**** Page

15Sulaymān mit pied à terre et embrassa le sol, puis remonta à cheval et entra en ville. Il traversa les marchés, entrant par la porte du rempart au niveau de l’hippodrome, et parvint jusqu’à l’esplanade4. Lorsqu’il arriva devant Bāb al-Nūbī5, on le fit descendre [de cheval], et on l’obligea à embrasser le seuil, en signe d’honneur pour lui. Là [sur ce seuil] se trouvait une pierre devant laquelle mettaient pied à terre les émissaires et les chefs du pèlerinage, lorsqu’ils arrivaient, après quoi ils l’effleuraient de leurs lèvres et le glorifiaient. Aucun sultan seljoukide n’avait embrassé le seuil [de Bāb al-Nūbī] avant Sulaymān ; aucun roi daylamite [de la dynastie bouyide] ne l’avait fait non plus. […]
16Puis ils le firent remonter à cheval, lui firent [à nouveau] traverser les marchés et franchirent la Porte du Rempart du sultan. Ils l’installèrent au Palais du sultan (Dār al-salṭana)6 et mirent à son service toute une hiérarchie d’employés. Ils l’honorèrent et le revêtirent du collier et des bracelets, et l’on fit la khuṭba* en son nom dans les mosquées [lors de la prière] du vendredi, du haut des minbars*. […] Cependant, ils ne le qualifièrent pas d’autre épithète laudative qu’almu‘aẓẓam (le révéré) et ne lui décernèrent pas [le titre de] sultan ni de nom [de règne] […].
17Tout au long de son séjour, il se permit [de jouir de] tous ses appétits illicites, se délectant du plaisir [que lui procuraient] ses divertissements […] ; et cela, alors que le calife était convaincu de sa loyauté et que leurs étendards étaient noués7, le calife veillant à œuvrer dans l’intérêt de Sulaymān alors que lui-même ne s’en souciait pas.
18Le calife ordonna à ses armées de se préparer à partir sous ses ordres, pour le rétablir dans son sultanat. Il nomma comme vizir [de Sulaymān] Sharaf al-Dīn al-Khurāsānī, qui était un grand homme, couvert de gloire et de noble origine. Il était arrivé à Bagdad comme émissaire du temps du sultan Sanjar ; c’est lui qui avait rapporté au palais califal la tunique (burda*) et le sceptre du Prophète, qui avaient été pris [par les souverains seljoukides] sous le califat d’al-Mustarshid.
19Bibliographie : EI 2, « al-Bundārī » (M. Th. Houtsma [Cl. Cahen]), « ‘Imād al-Dīn », (H. Massé), « Saldjūḳides » (C. E. Bosworth) ; Encyclopaedia Iranica, E. Yarshater (dir.), Londres, Routledge & Kegan Paul, 1986-2012 (en cours), 16 vol., « ‘Emād-al-Dīn Kāteb, Abū ‘Abd-Allāh Moḥammad » (D. S. Richards).
3. La succession du calife al-Qa’im (1075)

********
**** Données enregistrées

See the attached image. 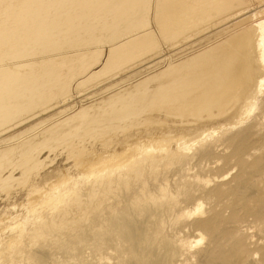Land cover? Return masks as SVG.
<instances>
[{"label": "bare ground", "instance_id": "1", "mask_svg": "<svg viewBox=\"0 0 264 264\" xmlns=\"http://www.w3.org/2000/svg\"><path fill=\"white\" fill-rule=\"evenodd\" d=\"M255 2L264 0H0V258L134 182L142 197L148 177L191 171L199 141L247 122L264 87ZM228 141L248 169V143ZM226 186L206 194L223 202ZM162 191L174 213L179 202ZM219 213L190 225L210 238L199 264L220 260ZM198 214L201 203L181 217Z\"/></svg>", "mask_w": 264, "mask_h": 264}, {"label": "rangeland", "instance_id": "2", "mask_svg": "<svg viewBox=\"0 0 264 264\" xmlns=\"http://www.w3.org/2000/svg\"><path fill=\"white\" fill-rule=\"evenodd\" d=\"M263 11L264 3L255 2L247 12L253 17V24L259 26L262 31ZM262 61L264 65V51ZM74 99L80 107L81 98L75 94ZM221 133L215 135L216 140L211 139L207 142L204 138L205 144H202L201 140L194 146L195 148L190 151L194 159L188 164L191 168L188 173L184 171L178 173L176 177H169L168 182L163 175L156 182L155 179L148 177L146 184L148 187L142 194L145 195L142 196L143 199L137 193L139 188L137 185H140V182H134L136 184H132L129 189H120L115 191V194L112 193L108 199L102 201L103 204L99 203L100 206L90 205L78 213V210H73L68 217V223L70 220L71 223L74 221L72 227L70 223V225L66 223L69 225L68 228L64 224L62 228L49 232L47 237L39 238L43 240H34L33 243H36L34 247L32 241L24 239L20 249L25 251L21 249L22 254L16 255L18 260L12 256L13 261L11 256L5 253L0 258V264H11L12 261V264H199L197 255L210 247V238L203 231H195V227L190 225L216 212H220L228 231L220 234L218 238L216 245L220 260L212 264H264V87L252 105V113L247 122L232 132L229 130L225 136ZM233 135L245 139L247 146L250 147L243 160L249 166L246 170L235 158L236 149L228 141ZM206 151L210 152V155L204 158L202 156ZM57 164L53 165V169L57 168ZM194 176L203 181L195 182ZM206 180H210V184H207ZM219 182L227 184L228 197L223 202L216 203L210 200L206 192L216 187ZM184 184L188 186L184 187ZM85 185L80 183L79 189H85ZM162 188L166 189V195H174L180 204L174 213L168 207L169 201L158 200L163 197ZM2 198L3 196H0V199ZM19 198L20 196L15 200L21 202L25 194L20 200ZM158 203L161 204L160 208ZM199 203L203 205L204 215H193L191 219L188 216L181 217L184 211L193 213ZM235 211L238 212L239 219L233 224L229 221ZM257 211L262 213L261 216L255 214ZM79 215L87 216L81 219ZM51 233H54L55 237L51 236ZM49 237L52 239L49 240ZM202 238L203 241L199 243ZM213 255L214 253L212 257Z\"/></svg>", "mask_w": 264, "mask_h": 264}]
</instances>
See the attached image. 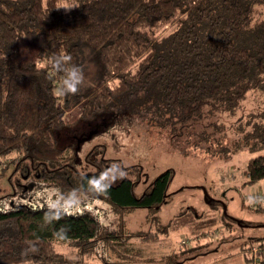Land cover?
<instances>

********

▶ _Consignes de travail_
Répondez à ces questions à partir de la page :
1. Devant quelle porte a-t-on fait descendre Sulaymān de cheval pour lui faire embrasser le seuil ?
2. Dans quel palais l'a-t-on installé ?
3. Qui le calife a-t-il nommé vizir de Sulaymān ?

▶ _Réponse complète_
1. Devant Bāb al-Nūbī.
2. Au Palais du sultan (Dār al-salṭana).
3. Sharaf al-Dīn al-Khurāsānī.